John stepped to the fence. “Might be coming from my prize pigs. See the big one over there I call Gertie?”
Gertie trotted close and rubbed her prickly mud-covered back on the hog wire.
“I expect to make big money from pork while I rebuild the horse herd and work in the peach orchards. You ought to try a few pigs. You get a quicker turnover with your money than with horses. Your papa used to raise them. Besides, it’s always nice to have smoked ham and bacon available.”
Edwina leaned over the fence. The pigs wrestled with each other over the slop, snorting and grunting.
“I might get some. The little ones are cute. Since my papa is in the wheelchair, I’m running everything. How is the pork market doing?”
“It sounded great to me. It …” Gertie stuck her snout through the fence and sucked Edwina’s lacy pink dress. Edwina jerked the skirt out of the slimy jaws and then, stringy pig saliva slid down her pretty legs.
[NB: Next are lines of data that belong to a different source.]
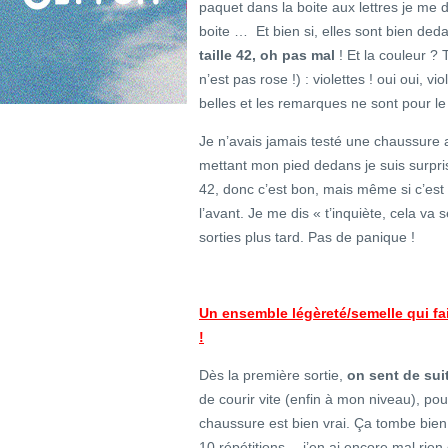
paquet dans la boite aux lettres je me
boite … Et bien si, elles sont bien ded
taille 42, oh pas mal
! Et la couleur ?
n’est pas rose !) : violettes ! oui oui, v
belles et les remarques ne sont pour le
Je n’avais jamais testé une chaussure a
mettant mon pied dedans je suis surpris 
42, donc c’est bon, mais même si c’est
l’avant. Je me dis « t’inquiète, cela va s
sorties plus tard. Pas de panique !
Un ensemble légèreté/semelle qui fa
!
Dès la première sortie,
on sent de suit
de courir vite (enfin à mon niveau), pour
chaussure est bien vrai. Ça tombe bien,
10 répétitions… j’en ai encore mal rien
“Eeeeewwww!” she squealed, holding her dress out away from her. “I didn’t know pigs would eat clothing.”
Laughter almost escaped John’s lips. He pressed his fist over his mouth until his insides quit quaking in case she was mad enough to use the gun strapped on her slim middle.
“Gertie probably smelled the cornstarch you used to starch your dress. I’d guess for her it was quite tasty. I’ll get you a towel.”
“Don’t bother.” She grabbed a big blue handkerchief from the buggy, wiped at her legs and jumped in the driver’s seat. “You probably wanted me to stand over by the fence so that would happen. You are incorrigible, John Parks. Get someone else to go to the church picnic with you!”
As the dust rose from her departure, she almost ran into the mailman.
John meandered to the mailbox. Strange. He hadn’t asked her to the picnic. He never intended to.